En passant, je rappellerais qu’Élisabeth Badinter n’a pas hésité à partir en guerre dans Fausse route (2003) contre les féministes dénonçant les violences envers les femmes, et qu’en 2011, elle a aussi fait partie de celles qui ont pris la défense de DSK contre les féministes [7]. Dans Classer, dominer, j’ai montré comment l’attribution du sexisme aux musulmans allait de pair chez elle avec le déni de l’oppression des occidentales.[8]
[1] Selon un sondage Ifop réalisé en ligne pour Le figaro du 15 au 18 octobre 2012.
[2] Selon un sondage Ifop réalisé du 19 au 21 mars 2013, au moment où la cour de cassation a estimé que l’interdiction du port du voile dans le règlement intérieur de la crèche Baby Loup n’était pas légitime : source : article du Parisien du 23 mars 2013 et sur le site du Nouvel Observateur ici et là.

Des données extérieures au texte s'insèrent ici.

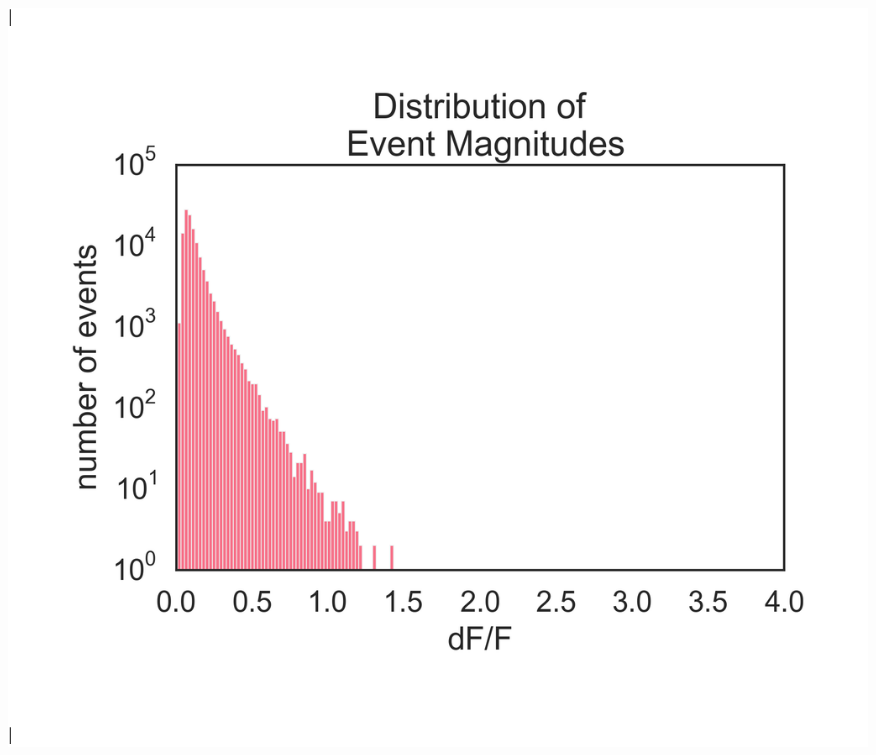 |<img src="https://raw.githubusercontent.com/stanlp86/myPiriform/master/notebooks/qc/sp062917a/event_magnitudes_slice_1.png" />|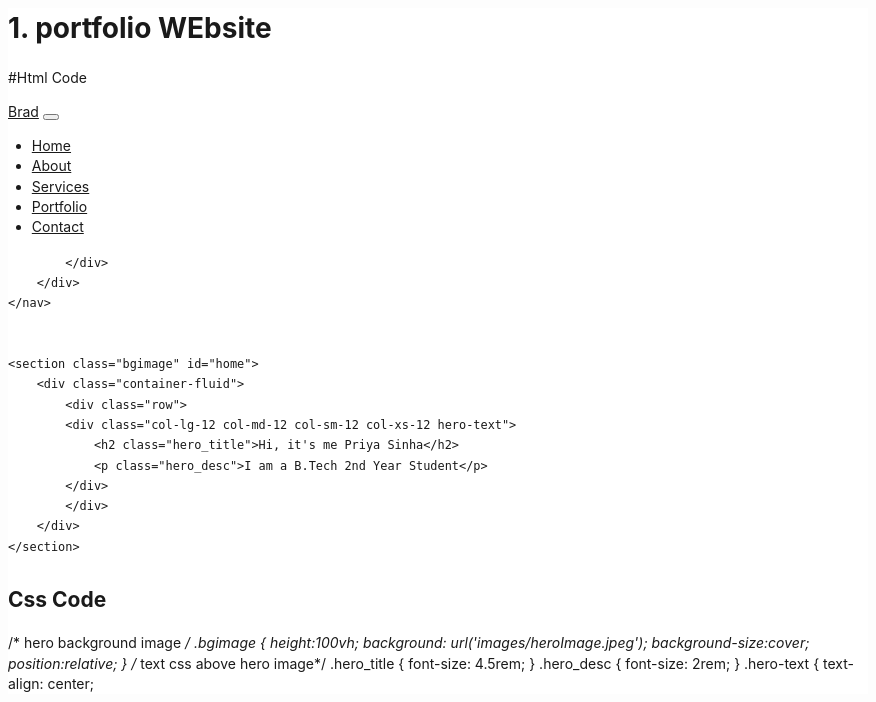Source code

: # 1. portfolio WEbsite
#Html Code
<nav class="navbar navbar-expand-lg fixed-top navbarScroll">
        <div class="container">
            <a class="navbar-brand" href="#">Brad</a>
            <button class="navbar-toggler" type="button" data-bs-toggle="collapse" data-bs-target="#navbarSupportedContent" aria-controls="navbarSupportedContent" aria-expanded="false" aria-label="Toggle navigation">
                <span class="navbar-toggler-icon"></span>
            </button>
            <div class="collapse navbar-collapse" id="navbarSupportedContent">
                <ul class="navbar-nav ms-auto">
                    <li class="nav-item active">
                        <a class="nav-link" href="#home">Home</a>
                    </li>
                    <li class="nav-item">
                        <a class="nav-link" href="#about">About</a>
                    </li>
                    <li class="nav-item">
                        <a class="nav-link" href="#services">Services</a>
                    </li>
                    <li class="nav-item">
                        <a class="nav-link" href="#portfolio">Portfolio</a>
                    </li>
                    <li class="nav-item">
                        <a class="nav-link" href="#contact">Contact</a>
                    </li>
                </ul>
                
            </div>
        </div>
    </nav>


    <section class="bgimage" id="home">
        <div class="container-fluid">
            <div class="row">
            <div class="col-lg-12 col-md-12 col-sm-12 col-xs-12 hero-text">
                <h2 class="hero_title">Hi, it's me Priya Sinha</h2>
                <p class="hero_desc">I am a B.Tech 2nd Year Student</p>
            </div>
            </div>
        </div>
    </section>
  
  # Css Code
  /* hero background image */
.bgimage {
    height:100vh;
    background: url('images/heroImage.jpeg');
    background-size:cover;
    position:relative;
}
/* text css above hero image*/
.hero_title {
    font-size: 4.5rem;
}
.hero_desc {
    font-size: 2rem;
}
.hero-text {
    text-align: center;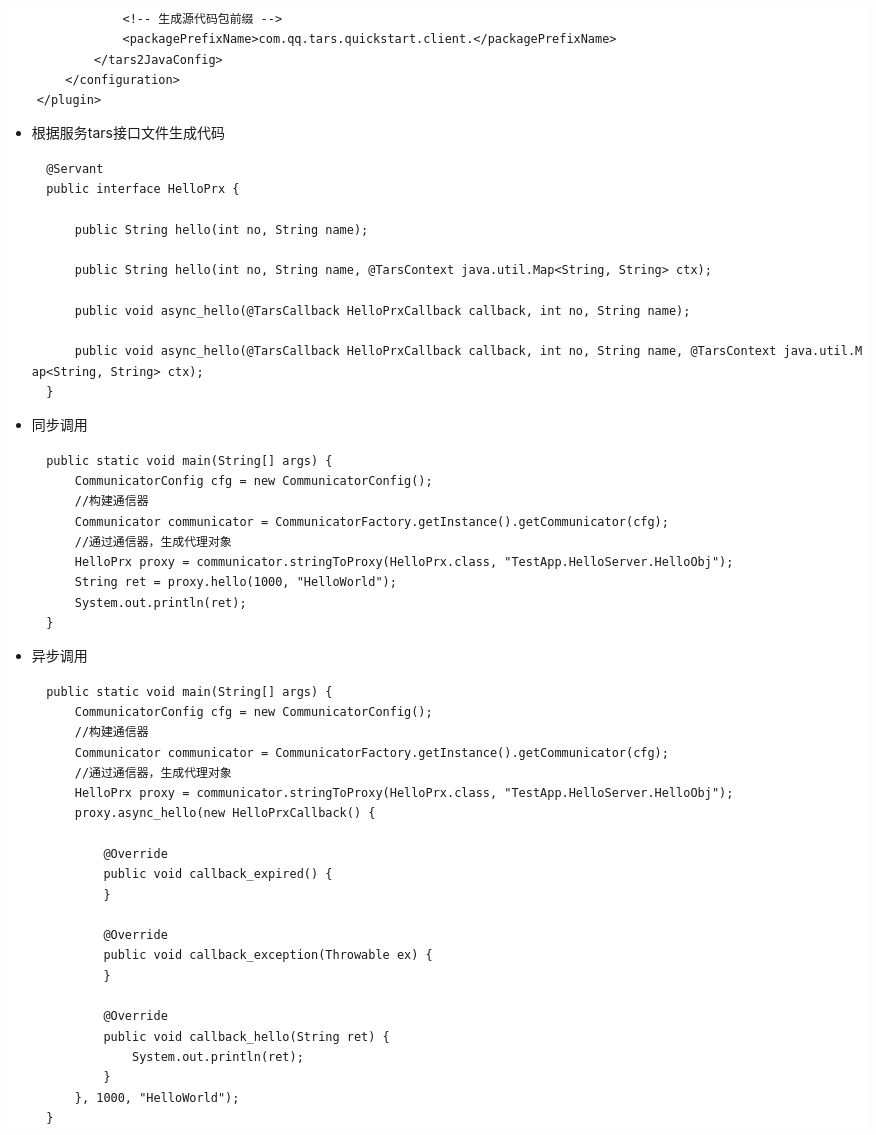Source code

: 					<!-- 生成源代码包前缀 -->
					<packagePrefixName>com.qq.tars.quickstart.client.</packagePrefixName>
				</tars2JavaConfig>
			</configuration>
		</plugin>

- 根据服务tars接口文件生成代码

	    @Servant
		public interface HelloPrx {
	
			public String hello(int no, String name);
		
			public String hello(int no, String name, @TarsContext java.util.Map<String, String> ctx);
		
			public void async_hello(@TarsCallback HelloPrxCallback callback, int no, String name);
		
			public void async_hello(@TarsCallback HelloPrxCallback callback, int no, String name, @TarsContext java.util.Map<String, String> ctx);
		}

- 同步调用

        public static void main(String[] args) {
			CommunicatorConfig cfg = new CommunicatorConfig();
			//构建通信器
	        Communicator communicator = CommunicatorFactory.getInstance().getCommunicator(cfg);
			//通过通信器，生成代理对象
	        HelloPrx proxy = communicator.stringToProxy(HelloPrx.class, "TestApp.HelloServer.HelloObj");
	        String ret = proxy.hello(1000, "HelloWorld");
	        System.out.println(ret);
    	}

- 异步调用

        public static void main(String[] args) {
			CommunicatorConfig cfg = new CommunicatorConfig();
			//构建通信器
	        Communicator communicator = CommunicatorFactory.getInstance().getCommunicator(cfg);
			//通过通信器，生成代理对象
	        HelloPrx proxy = communicator.stringToProxy(HelloPrx.class, "TestApp.HelloServer.HelloObj");
			proxy.async_hello(new HelloPrxCallback() {
				
				@Override
				public void callback_expired() {
				}
				
				@Override
				public void callback_exception(Throwable ex) {
				}
				
				@Override
				public void callback_hello(String ret) {
					System.out.println(ret);
				}
			}, 1000, "HelloWorld");
    	}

[3] Selon un sondage Ifop réalisé en ligne pour Le Figaro les 6 et 7 août 2013.
[4] E. Badinter, propos recueillis par Nicolas Truong, « Banaliser l'image de la femme voilée, c'est l'ériger en norme », Le Monde, 23 mars 2013.
[5] C. Delphy, « La fabrication de l’’Autre’» par le pouvoir », entretien avec Christine Delphy, Propos recueillis par Daniel Bertaux, Catherine Delcroix et Roland Pfefferkorn, publié dans Migrations et sociétés, vol. 23, n°133, janvier-février 2011, republié sur le blog de C. Delphy.
[6] Voir Mona Cholet, Beauté fatale : Les nouveaux visages d'une aliénation féminine, Paris, Zones, 2012.
[7] Le 6 juillet 2011, interrogée par Hélène Jouan, sur France Inter.